Rents aren’t just rising in Seattle, they’re going up fast all across King County. That’s a big problem. Where are low-income renters supposed to go?
TRU and our allies in the Stay Housed Stay Healthy coalition are rising to the challenge and organizing to pass stronger permanent renter protections in multiple King County cities. Earlier this month, the city of Kenmore took a huge step forward. Check out this great article in The Seattle Times that highlights our work.
On Valentine’s Day, council members heard testimony from Kenmore renters and members of Stay Housed Stay Healthy, and devoted hours to discussing a long list of possible protections. They agreed to move forward with a number of them, including requiring longer notice of significant rent increases and capping move-in fees and late fees.

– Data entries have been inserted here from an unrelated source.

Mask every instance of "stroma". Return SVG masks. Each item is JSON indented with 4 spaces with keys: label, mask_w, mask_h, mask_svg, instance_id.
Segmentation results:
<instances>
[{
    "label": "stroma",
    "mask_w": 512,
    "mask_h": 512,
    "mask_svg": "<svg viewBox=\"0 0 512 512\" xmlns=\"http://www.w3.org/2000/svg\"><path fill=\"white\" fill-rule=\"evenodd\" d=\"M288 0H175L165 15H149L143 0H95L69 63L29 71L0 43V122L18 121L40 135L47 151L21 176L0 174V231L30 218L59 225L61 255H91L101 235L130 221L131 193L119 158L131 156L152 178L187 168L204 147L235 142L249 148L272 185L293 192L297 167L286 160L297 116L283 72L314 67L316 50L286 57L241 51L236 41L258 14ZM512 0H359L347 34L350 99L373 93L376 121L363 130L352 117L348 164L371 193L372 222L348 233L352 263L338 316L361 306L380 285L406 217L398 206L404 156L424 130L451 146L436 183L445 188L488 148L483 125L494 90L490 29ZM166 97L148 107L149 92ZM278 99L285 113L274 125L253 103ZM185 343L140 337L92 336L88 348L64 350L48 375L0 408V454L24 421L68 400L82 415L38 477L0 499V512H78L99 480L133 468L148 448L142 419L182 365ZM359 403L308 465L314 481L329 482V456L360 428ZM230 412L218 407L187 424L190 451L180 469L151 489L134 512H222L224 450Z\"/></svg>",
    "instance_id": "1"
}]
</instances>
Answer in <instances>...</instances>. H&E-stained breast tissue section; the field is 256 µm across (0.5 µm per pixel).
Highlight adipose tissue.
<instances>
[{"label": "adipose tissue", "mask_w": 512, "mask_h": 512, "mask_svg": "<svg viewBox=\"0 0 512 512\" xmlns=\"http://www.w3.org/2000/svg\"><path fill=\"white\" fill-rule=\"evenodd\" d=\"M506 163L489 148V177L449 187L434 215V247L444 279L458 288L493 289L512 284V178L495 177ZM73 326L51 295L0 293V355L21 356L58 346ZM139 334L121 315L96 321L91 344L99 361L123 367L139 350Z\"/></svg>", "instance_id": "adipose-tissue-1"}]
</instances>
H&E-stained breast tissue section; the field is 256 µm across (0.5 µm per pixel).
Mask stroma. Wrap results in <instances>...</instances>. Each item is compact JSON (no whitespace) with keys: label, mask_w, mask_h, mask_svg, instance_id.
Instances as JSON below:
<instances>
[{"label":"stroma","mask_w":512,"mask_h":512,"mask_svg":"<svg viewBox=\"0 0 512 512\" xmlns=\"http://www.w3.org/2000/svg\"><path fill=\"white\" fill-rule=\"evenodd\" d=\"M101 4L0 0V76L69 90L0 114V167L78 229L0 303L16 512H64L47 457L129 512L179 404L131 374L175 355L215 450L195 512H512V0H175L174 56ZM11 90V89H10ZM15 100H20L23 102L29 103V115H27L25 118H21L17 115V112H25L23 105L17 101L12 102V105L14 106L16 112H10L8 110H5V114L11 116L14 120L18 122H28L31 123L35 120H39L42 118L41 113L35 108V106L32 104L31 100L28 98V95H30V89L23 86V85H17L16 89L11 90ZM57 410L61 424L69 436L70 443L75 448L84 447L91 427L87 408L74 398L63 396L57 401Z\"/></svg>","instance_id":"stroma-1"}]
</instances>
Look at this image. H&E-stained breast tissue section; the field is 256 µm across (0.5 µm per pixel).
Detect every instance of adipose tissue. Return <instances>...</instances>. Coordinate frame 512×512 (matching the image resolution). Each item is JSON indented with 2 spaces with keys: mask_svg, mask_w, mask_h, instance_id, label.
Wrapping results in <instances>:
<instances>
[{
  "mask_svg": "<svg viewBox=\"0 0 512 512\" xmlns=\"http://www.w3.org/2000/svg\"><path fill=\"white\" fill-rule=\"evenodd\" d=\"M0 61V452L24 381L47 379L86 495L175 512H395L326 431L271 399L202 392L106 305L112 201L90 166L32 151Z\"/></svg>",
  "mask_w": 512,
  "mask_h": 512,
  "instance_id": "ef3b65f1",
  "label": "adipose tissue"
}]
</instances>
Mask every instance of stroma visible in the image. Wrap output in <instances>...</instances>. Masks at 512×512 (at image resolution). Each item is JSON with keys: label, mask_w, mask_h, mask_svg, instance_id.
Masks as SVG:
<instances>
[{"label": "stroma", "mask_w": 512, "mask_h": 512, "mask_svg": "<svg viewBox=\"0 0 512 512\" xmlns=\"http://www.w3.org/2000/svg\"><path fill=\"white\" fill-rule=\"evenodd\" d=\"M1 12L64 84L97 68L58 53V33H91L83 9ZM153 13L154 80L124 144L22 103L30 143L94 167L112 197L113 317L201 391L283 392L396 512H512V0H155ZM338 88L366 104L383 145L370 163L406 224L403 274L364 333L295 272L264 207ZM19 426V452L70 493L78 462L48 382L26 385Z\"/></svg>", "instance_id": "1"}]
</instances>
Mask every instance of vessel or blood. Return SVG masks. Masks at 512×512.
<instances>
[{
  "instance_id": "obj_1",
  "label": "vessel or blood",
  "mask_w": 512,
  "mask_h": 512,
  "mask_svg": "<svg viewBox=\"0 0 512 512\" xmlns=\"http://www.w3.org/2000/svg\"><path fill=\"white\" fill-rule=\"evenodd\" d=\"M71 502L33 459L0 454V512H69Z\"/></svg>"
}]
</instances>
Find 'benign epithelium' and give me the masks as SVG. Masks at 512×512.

Others they decided to study further. We expect a first piece of legislation to be passed later this month, and hopefully a second later in the spring. The Seattle Times article features stories from Kenmore renters and also one of the champions of our legislation, Councilmember Corina Pfeil:
“Several years ago, homelessness knocked on Corina Pfeil’s door. When her landlord raised her rent $300, Pfeil couldn’t pay, nor could she quickly find a cheaper place in Kenmore, where she’d lived for three decades.
‘I thought I was going to end up in a shelter,’ possibly separated from her older son, who was 18 and who has autism, she recalled.
That didn’t happen, thanks to a last-minute negotiation. But the upsetting incident stayed with Pfeil, who now serves on the Kenmore City Council and is pushing to pass a batch of new tenant protections. She still rents, in a sprawling complex tucked behind pine trees.
‘We have to be willing to take a hard look at the inequities in our community,” she said. “We’re a community with haves and have-nots.‘”
TRU and Stay Housed Stay Healthy will be working over the next few months to pass strong legislation in Kenmore, which will help to propel forward our work in other cities later this year.